Personal information
- Full name: Dmytro Serhiyovych Kozban
- Date of birth: 27 April 1989 (age 36)
- Place of birth: Kramatorsk, Ukrainian SSR, Soviet Union
- Height: 1.86 m (6 ft 1 in)
- Position: Forward

Youth career
- 2003–2005: UOR Donetsk

Senior career*
- Years: Team / Apps / (Gls)
- 2006–2007: Inter Boyarka / 40 / (5)
- 2007–2008: Lviv / 37 / (3)
- 2008: Knyazha Schaslyve / 2 / (0)
- 2008: → Knyazha-2 Schaslyve / 17 / (4)
- 2009: Nafkom Brovary / 9 / (3)
- 2009–2011: Nyva Vinnytsia / 68 / (12)
- 2012–2013: Avanhard Kramatorsk / 42 / (10)
- 2013–2016: Volyn Lutsk / 40 / (6)
- 2016–2017: Veres Rivne / 28 / (3)
- 2017–2018: Motor Lublin / 31 / (12)
- 2018–2019: Volyn Lutsk / 26 / (5)
- 2019: Kremin Kremenchuk / 9 / (6)
- 2020: Ahrobiznes Volochysk / 7 / (1)
- 2020–2021: Speranța Nisporeni / 21 / (3)
- 2021: Nyva Vinnytsia / 9 / (0)
- 2022: Druzhba Myrivka
- 2023: Yasko Vinnytsia
- 2023: Kolos Polonne

= Dmytro Kozban =

Ukrainian footballer

Dmytro Serhiyovych Kozban (Дмитро Сергійович Козьбан; born 27 April 1989) is a Ukrainian professional footballer who plays as a striker.
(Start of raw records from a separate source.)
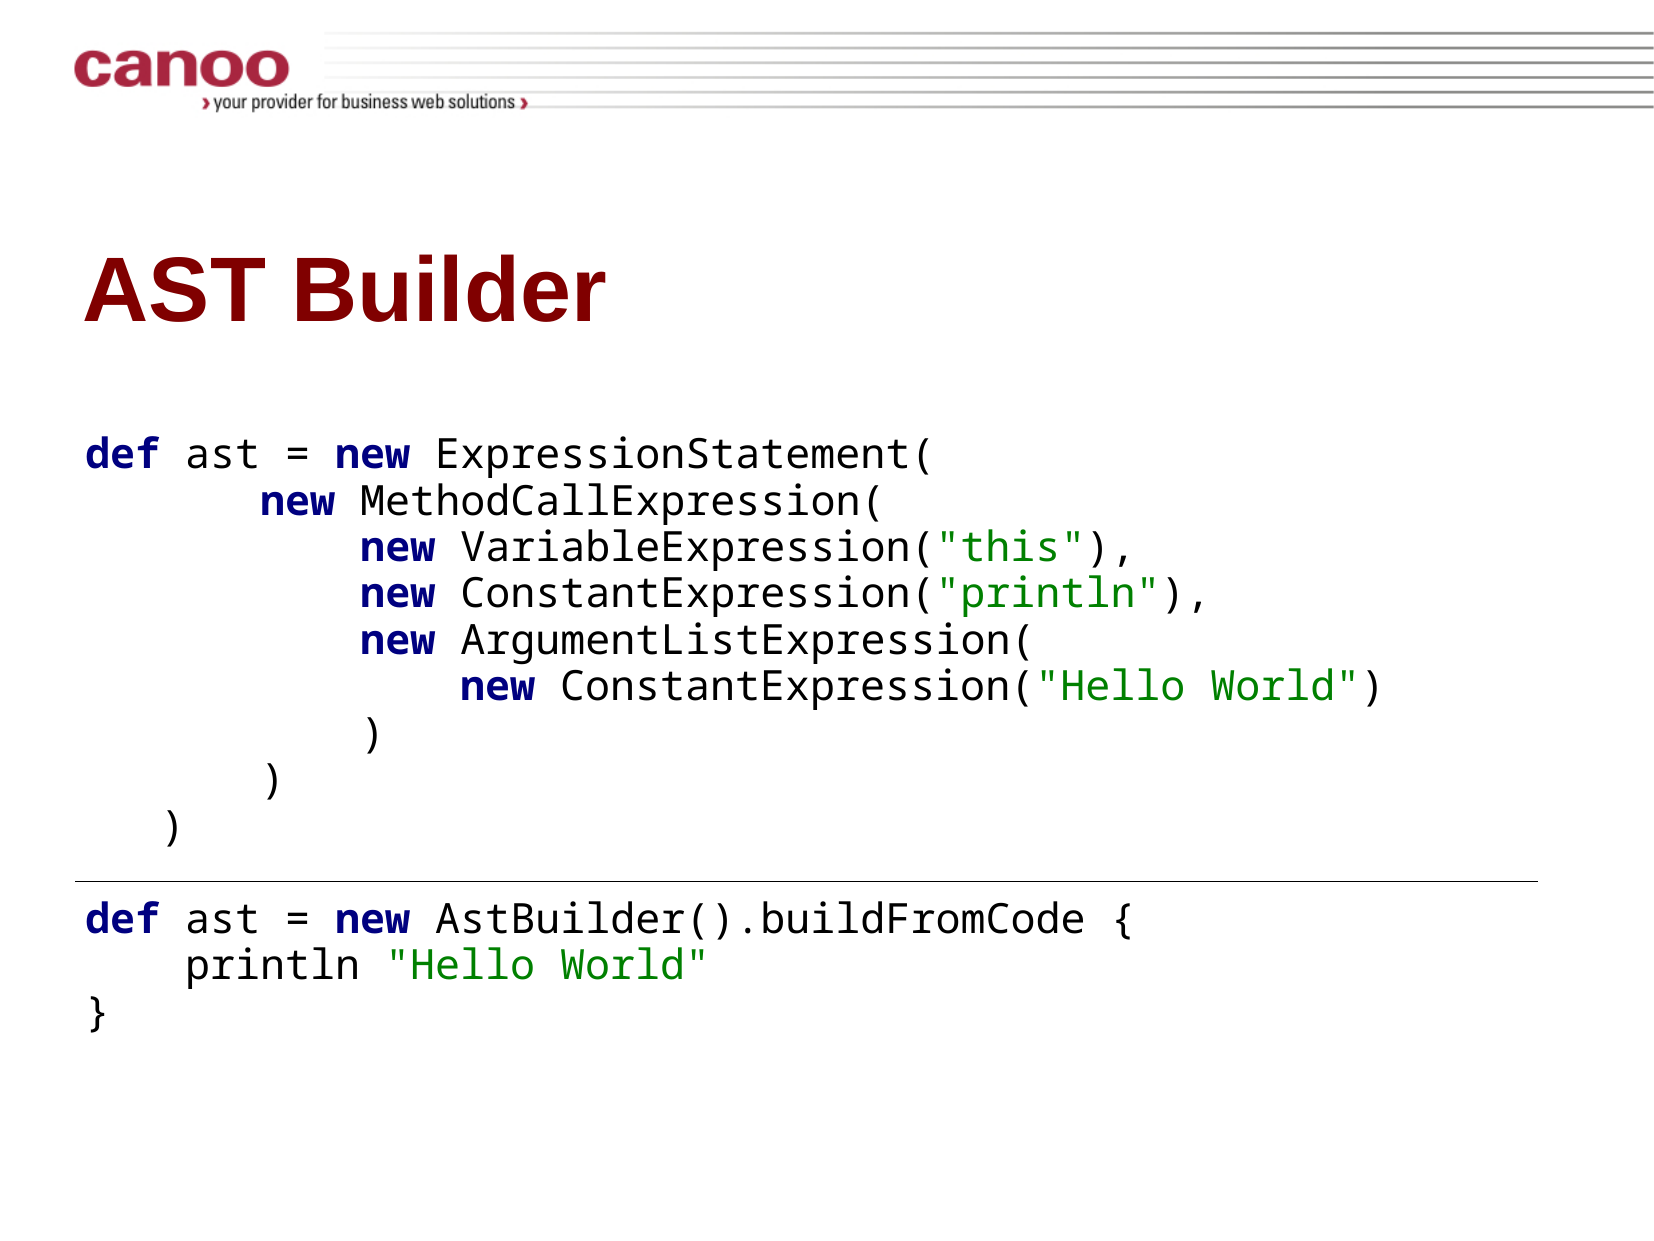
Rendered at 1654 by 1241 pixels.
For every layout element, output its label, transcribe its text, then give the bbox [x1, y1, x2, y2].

title AST Builder [82, 179, 1571, 387]
text_box def ast = new ExpressionStatement( new MethodCallExpression( new VariableExpression("this"), new ConstantExpression("println"), new ArgumentListExpression( new ConstantExpression("Hello World") ) ) ) def ast = new AstBuilder().buildFromCode { println "Hello World" } [70, 424, 1584, 1241]
picture [0, 0, 1654, 166]
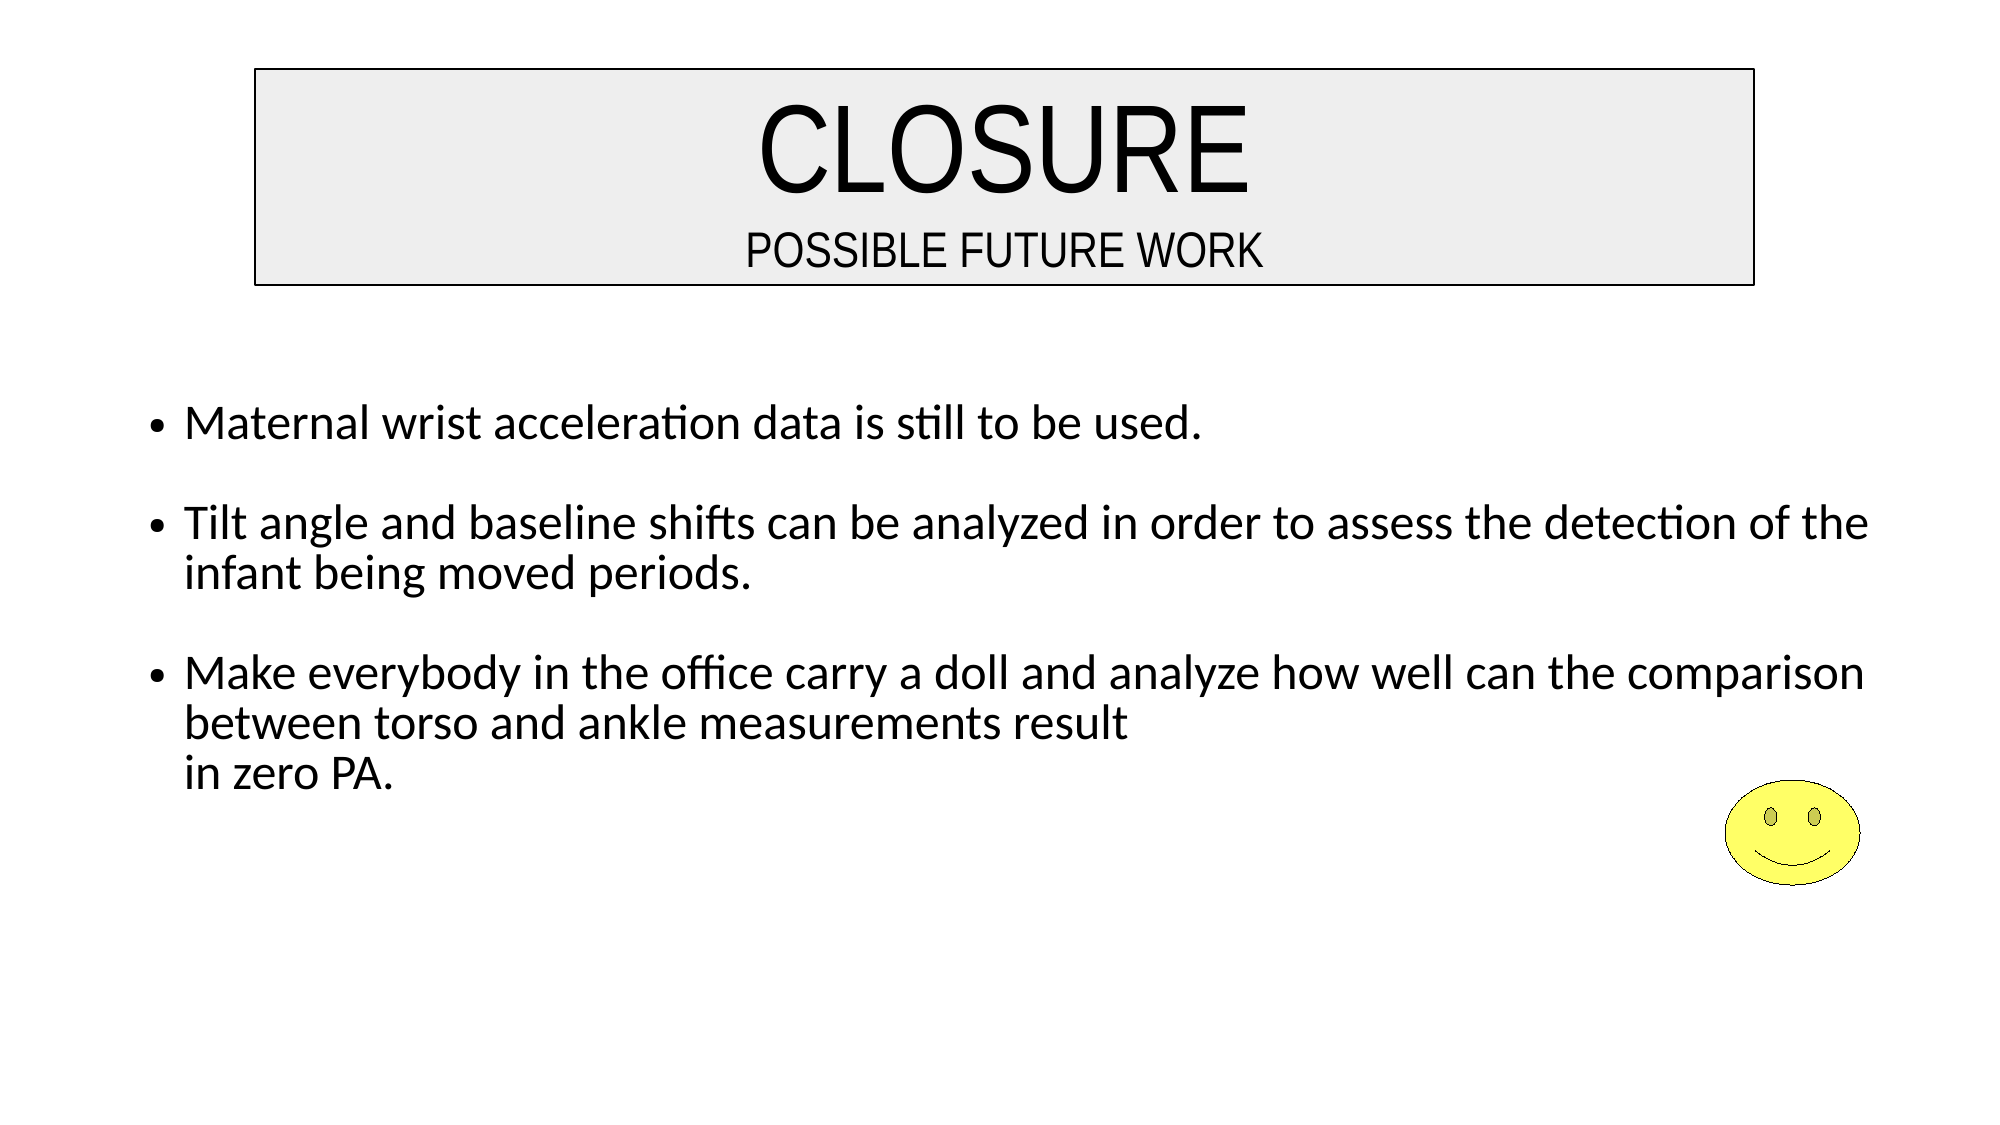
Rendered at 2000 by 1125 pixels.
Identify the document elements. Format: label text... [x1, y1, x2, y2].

He has previously played Inter Boyarka, FC Lviv, Knyazha Schaslyve, Nafkom Brovary, Nyva Vinnytsia, Avanhard Kramatorsk, Volyn Lutsk and Veres Rivne.

==Career==
On 4 July 2017, Kozban signed a contract with III liga club Motor Lublin.

Kozban was recognized as the best player of November 2019 in the Ukrainian Premier League.